For the network carrier, location-based services provide value add by enabling services such as:                Resource tracking with dynamic distribution (e.g., taxis, service people, rental equipment, doctors, fleet scheduling, etc.); and        Proximity-based notification (push or pull) (e.g., targeted advertising, buddy list, common profile matching (dating), automatic airport check-in).        
Currently, wireless companies already have the ability to determine a person's location through various mechanisms. For example, some wireless devices are GPS enabled allowing them to use satellites to determine their location. In other cases, cell tower triangulation or single cell tower location is used to determine location. For more coarse-grained depths using a web browser, an IP address lookup table correlates the IP address with a specific region. This is useful if a service does not need to know the exact location of an individual, like a weather service.

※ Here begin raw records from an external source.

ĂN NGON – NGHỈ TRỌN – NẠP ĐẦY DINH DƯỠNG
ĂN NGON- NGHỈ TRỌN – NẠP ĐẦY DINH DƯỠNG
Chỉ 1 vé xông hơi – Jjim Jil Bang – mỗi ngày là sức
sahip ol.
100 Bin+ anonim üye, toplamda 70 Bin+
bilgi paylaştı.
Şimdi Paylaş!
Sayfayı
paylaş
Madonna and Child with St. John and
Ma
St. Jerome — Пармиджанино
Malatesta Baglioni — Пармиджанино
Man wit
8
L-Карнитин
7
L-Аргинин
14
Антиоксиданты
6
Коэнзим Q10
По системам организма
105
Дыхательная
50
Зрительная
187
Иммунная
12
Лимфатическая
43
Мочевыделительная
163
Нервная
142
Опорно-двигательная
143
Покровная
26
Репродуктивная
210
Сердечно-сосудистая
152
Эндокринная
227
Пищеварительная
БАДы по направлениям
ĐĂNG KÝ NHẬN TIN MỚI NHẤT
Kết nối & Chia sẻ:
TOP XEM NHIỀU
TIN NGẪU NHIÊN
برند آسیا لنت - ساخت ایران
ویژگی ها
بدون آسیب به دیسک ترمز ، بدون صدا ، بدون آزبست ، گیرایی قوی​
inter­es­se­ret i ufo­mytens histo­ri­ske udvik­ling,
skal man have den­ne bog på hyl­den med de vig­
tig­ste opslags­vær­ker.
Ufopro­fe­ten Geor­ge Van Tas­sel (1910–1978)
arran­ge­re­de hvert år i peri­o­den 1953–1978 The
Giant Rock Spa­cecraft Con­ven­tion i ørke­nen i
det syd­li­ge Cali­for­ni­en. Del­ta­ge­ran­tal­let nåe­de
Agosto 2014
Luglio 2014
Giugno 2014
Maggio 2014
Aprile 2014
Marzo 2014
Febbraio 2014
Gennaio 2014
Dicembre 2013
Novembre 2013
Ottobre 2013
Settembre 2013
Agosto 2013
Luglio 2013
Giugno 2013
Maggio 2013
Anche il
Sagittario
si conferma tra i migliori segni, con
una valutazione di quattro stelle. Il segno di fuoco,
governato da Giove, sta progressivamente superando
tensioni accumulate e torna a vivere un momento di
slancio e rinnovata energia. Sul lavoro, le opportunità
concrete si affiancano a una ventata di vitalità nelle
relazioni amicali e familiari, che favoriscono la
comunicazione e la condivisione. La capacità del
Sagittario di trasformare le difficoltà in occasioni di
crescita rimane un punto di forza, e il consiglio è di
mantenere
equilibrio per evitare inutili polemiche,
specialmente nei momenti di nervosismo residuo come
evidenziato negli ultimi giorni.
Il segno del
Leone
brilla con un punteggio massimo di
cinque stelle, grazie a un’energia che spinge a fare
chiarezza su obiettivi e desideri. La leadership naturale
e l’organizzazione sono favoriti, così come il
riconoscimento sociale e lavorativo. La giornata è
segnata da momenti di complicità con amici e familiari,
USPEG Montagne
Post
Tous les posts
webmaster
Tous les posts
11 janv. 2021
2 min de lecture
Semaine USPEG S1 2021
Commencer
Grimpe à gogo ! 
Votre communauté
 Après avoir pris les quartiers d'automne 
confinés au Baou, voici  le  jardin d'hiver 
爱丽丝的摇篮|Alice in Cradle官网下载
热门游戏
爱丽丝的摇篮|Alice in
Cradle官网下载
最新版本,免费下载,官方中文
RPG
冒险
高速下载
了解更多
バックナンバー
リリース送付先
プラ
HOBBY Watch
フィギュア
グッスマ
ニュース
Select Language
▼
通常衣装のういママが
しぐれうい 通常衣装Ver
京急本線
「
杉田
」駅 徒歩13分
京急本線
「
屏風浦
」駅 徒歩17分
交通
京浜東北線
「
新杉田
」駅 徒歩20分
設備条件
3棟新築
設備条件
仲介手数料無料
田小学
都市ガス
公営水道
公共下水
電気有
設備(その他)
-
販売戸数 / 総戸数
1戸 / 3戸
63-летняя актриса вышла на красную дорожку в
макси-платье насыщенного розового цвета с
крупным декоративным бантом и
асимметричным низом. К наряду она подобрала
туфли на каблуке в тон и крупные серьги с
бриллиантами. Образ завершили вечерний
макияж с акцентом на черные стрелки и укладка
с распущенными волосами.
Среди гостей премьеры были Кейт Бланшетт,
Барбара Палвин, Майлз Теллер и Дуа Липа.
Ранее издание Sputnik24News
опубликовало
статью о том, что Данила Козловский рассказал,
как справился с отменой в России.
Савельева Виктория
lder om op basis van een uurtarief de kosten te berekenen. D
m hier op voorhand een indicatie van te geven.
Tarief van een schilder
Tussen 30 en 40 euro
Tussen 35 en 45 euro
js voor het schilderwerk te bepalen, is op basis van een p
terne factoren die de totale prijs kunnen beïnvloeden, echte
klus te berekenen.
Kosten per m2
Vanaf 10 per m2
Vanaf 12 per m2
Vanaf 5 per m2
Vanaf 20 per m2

Traffic monitoring systems exist in most major cities allowing emergency services to quickly identify traffic accidents and alert travelers to traffic conditions. These traffic systems monitor the average speed of vehicles on major roads by installing monitoring hardware at intervals along highway. The infrastructure costs to implement this typical traffic monitoring system are extensive and limited to major cities. Also, such monitoring hardware is difficult to install, tear down and then reinstall at other locations. In addition, the monitoring hardware does not lend itself to notifying driver's of driving conditions; instead, the monitoring hardware typically will communicate with a government entity which, in turn, may make it available to driver's on a web site or dedicated traffic channel. To obtain such information, the driver must actively request such information by going to the web site or tuning to the radio station, for example. The use of the web site, though, for example, makes it impractical to use while driving and may thus not be able to provide real time traffic information to the driver.
Accordingly, there exists a need in the art to overcome the deficiencies and limitations described hereinabove.